What can I do to get a better mark in translation?

Translation is a tricky business, endlessly requiring perfection and fine-tuning. However, in the confines of an exam translations sit between two extremes: literal, word-for-word translation which is more stilted; and more fluent translation in better English which is less tied down to the literal meaning of the text. Getting a good mark in an exam is about balancing your translation between these two extremes.

The first step is always to make sure you are confident with the grammar and vocabulary of the sentence. Before writing anything down, identify and parse every word and its position in the grammatical structure in the sentence. The result of this should be an accurate, literal translation. This will get you a good mark, but not a top one.
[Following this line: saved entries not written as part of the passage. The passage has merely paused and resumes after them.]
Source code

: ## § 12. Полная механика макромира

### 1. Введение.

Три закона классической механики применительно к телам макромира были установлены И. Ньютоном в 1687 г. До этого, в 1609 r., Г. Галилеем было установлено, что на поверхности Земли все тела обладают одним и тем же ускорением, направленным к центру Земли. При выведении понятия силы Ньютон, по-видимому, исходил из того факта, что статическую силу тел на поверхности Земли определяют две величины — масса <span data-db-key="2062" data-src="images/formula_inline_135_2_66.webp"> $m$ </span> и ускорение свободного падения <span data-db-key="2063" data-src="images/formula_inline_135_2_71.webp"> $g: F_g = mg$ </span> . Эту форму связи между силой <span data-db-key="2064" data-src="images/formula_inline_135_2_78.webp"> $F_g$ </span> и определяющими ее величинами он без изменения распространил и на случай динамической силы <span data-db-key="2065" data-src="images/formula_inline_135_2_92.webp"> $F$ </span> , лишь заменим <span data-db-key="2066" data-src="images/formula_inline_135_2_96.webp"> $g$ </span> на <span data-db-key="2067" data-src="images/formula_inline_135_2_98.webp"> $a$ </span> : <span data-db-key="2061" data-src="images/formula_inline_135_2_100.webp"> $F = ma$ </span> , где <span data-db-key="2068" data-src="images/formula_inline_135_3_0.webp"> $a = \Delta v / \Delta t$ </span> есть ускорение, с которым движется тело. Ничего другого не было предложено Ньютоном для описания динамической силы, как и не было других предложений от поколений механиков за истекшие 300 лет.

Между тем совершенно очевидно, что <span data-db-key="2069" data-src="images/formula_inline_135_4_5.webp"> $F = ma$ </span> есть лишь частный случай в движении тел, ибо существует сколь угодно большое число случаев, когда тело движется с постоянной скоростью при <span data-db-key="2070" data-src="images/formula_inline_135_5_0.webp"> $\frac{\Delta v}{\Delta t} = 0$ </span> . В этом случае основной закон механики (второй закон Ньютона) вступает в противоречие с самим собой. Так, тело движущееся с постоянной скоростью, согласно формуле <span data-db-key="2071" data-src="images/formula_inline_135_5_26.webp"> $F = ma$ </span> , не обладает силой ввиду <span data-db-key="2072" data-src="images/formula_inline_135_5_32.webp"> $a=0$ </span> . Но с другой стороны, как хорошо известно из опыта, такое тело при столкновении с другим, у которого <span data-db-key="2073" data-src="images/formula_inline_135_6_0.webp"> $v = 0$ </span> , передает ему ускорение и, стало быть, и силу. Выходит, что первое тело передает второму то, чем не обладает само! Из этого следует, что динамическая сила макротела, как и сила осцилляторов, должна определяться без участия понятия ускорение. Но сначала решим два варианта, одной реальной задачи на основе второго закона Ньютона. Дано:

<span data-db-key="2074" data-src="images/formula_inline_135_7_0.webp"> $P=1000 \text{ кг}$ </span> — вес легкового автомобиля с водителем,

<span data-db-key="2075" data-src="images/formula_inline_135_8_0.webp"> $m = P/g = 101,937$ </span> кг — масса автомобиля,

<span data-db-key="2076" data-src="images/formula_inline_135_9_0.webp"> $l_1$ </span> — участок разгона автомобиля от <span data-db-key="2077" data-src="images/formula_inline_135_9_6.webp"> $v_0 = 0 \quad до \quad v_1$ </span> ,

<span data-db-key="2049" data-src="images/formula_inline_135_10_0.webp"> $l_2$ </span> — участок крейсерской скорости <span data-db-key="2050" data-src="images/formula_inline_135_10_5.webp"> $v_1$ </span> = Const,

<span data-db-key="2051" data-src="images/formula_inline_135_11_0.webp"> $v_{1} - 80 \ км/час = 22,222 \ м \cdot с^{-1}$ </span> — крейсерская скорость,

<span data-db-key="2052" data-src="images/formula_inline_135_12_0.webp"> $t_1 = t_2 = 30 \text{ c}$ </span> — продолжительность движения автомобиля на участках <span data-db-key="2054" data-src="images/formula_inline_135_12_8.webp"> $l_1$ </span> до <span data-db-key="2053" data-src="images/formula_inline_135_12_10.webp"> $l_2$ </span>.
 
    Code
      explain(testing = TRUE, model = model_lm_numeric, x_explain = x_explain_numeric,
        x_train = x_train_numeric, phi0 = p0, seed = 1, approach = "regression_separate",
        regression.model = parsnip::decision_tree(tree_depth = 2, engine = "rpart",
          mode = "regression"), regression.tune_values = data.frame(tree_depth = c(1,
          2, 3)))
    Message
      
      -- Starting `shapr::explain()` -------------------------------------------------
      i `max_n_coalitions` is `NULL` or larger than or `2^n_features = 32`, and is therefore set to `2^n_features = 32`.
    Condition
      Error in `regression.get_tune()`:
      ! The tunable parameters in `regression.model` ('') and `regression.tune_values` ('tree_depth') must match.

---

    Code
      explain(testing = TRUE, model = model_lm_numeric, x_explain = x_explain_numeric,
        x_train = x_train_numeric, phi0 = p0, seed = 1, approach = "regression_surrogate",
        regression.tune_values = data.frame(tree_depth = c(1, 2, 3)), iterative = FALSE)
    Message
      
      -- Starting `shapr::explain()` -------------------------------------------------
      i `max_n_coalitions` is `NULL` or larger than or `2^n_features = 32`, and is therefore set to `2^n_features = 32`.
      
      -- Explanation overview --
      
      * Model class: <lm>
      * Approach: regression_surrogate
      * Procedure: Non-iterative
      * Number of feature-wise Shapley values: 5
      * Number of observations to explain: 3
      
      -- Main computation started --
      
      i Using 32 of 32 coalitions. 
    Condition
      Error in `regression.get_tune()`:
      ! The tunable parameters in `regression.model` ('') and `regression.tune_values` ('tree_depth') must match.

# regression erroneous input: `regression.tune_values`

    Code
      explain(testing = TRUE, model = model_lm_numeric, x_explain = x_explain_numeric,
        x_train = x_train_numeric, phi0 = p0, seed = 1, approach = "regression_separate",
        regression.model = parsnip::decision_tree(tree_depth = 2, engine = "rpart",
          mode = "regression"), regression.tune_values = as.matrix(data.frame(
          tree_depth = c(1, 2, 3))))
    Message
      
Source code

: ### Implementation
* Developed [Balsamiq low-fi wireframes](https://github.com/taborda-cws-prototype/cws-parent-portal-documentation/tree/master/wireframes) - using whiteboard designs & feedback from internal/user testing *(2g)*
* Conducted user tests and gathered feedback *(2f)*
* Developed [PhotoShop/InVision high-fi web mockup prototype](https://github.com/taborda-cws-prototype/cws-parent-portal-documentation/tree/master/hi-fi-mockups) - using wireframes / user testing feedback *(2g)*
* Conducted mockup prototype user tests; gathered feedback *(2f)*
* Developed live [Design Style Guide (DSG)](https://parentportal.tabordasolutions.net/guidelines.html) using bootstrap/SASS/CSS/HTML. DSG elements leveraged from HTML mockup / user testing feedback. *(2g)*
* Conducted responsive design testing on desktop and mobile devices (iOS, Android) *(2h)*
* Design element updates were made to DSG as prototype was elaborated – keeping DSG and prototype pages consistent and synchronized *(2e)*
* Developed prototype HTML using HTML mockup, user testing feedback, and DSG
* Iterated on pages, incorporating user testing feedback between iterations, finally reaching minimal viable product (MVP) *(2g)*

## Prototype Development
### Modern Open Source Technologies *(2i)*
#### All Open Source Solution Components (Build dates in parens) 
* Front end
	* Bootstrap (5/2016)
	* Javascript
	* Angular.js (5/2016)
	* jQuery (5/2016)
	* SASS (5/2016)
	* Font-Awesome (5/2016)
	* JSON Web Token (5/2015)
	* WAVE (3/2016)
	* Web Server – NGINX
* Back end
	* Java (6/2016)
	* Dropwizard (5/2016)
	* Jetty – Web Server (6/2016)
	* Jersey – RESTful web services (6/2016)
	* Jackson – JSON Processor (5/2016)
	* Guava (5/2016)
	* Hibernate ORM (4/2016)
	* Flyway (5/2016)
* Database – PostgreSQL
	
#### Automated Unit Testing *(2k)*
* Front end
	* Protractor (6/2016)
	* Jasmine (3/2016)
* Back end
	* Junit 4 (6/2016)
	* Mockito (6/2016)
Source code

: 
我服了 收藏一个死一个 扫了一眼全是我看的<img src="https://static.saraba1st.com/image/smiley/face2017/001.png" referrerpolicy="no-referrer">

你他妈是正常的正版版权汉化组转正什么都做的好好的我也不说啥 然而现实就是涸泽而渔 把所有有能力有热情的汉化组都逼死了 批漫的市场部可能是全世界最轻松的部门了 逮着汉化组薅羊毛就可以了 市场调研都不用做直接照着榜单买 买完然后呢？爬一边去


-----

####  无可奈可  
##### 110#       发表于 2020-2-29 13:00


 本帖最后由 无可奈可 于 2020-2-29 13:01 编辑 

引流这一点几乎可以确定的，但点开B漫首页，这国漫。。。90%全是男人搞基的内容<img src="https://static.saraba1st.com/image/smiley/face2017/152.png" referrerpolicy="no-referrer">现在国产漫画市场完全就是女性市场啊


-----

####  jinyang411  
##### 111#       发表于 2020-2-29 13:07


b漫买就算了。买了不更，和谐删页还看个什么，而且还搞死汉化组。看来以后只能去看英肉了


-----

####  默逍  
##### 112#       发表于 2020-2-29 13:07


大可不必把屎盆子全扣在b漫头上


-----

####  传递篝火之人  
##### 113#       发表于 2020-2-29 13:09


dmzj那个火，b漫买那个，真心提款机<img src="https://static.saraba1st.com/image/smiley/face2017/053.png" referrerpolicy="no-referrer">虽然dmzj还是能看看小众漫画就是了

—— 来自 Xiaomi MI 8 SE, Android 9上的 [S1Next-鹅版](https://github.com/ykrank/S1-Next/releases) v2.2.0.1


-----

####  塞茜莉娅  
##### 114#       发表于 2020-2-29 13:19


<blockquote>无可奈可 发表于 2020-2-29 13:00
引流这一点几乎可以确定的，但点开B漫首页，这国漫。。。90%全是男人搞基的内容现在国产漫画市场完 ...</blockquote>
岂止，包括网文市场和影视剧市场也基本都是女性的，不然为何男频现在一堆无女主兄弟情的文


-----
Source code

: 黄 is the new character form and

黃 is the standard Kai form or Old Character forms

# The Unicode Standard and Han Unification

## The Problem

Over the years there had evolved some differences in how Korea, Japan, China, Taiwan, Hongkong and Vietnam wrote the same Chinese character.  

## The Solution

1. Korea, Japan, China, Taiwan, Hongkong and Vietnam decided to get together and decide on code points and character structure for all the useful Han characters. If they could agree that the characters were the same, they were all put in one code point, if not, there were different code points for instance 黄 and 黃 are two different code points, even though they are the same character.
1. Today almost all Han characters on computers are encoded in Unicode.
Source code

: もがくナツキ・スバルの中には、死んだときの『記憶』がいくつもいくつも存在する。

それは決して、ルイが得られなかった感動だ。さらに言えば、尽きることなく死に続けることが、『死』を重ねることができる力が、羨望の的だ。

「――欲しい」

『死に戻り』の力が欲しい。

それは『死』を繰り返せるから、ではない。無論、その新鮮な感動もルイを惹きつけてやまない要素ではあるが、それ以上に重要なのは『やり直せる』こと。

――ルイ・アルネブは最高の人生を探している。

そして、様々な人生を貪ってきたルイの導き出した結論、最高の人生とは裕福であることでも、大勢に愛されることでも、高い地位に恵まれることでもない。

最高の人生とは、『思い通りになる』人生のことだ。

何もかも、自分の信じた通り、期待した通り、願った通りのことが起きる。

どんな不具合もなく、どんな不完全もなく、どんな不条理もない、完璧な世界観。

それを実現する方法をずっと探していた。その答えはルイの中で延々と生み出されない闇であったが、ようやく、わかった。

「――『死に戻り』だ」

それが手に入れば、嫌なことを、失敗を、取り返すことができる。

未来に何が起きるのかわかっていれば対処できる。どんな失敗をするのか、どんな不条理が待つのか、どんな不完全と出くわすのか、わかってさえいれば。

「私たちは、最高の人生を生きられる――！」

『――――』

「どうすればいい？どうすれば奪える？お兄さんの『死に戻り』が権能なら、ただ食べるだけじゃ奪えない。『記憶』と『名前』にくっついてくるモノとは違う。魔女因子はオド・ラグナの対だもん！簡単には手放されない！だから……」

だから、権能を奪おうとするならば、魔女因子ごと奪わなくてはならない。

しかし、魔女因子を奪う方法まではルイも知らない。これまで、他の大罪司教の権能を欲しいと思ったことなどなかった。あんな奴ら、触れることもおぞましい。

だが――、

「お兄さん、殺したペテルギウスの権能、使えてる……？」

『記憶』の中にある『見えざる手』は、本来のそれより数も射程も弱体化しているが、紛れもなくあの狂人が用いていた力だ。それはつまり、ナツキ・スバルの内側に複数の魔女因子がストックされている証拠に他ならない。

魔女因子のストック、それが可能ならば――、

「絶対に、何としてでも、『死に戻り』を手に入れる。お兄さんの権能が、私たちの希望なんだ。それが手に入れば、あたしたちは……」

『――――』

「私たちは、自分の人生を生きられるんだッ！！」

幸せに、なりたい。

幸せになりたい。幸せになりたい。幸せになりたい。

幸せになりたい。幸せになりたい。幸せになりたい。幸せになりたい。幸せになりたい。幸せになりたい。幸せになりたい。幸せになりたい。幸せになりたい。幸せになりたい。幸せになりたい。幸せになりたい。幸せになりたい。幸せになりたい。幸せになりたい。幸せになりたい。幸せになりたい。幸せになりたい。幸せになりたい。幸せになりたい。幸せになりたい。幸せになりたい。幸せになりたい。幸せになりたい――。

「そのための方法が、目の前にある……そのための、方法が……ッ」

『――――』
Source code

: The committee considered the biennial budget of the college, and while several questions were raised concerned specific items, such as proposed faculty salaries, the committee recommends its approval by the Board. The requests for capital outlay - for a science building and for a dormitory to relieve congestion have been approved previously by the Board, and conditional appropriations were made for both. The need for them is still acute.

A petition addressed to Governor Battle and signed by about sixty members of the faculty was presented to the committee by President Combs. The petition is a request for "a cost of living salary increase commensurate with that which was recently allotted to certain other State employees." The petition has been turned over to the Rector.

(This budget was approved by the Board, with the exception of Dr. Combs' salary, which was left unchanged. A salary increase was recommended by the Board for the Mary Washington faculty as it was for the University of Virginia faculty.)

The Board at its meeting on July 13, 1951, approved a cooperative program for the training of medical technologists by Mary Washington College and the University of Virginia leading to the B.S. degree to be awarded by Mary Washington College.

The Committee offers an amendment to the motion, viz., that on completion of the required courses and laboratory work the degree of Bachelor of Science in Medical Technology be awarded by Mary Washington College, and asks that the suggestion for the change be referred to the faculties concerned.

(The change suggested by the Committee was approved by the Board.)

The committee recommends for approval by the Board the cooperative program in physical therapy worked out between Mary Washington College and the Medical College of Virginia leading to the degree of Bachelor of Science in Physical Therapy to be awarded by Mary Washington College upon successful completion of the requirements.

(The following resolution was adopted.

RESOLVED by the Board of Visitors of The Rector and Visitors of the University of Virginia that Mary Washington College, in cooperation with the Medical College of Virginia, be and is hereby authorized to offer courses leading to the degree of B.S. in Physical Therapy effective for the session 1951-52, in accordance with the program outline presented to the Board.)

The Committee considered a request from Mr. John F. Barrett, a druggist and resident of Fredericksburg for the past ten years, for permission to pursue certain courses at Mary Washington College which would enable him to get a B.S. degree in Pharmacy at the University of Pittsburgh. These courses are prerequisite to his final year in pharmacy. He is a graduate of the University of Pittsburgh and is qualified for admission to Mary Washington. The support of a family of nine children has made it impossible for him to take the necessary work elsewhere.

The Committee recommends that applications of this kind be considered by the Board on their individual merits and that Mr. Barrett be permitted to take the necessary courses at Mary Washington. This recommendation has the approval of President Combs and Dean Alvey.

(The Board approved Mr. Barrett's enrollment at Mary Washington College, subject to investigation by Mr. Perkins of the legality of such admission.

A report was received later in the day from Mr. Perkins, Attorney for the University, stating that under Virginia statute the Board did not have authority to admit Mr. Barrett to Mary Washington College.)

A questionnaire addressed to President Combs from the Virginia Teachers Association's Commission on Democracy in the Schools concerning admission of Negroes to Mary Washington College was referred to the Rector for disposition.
Then take a step back and look at the context of the sentence. Ask yourself: what is the passage about? Where is the passage leading? What is the tone of the passage? Try to find English language that mirrors the tone but also sounds better in English. This can also be done for the structure of the passage. For example, Latin and Greek’s tendency towards longer sentences can lead to awkwardly long sentences in a literal English translation – look for breakpoints where you can cut the longer sentence into several sentences in English.

One caveat to a free-flowing translation is that it must continue to demonstrate that you have understood every word and grammatical structure in the passage: you cannot go so far off-piste that you change the meaning of the original. As ever, practice makes perfect – the final tip is to do as much translation on as many different types of passage as you can. Good luck!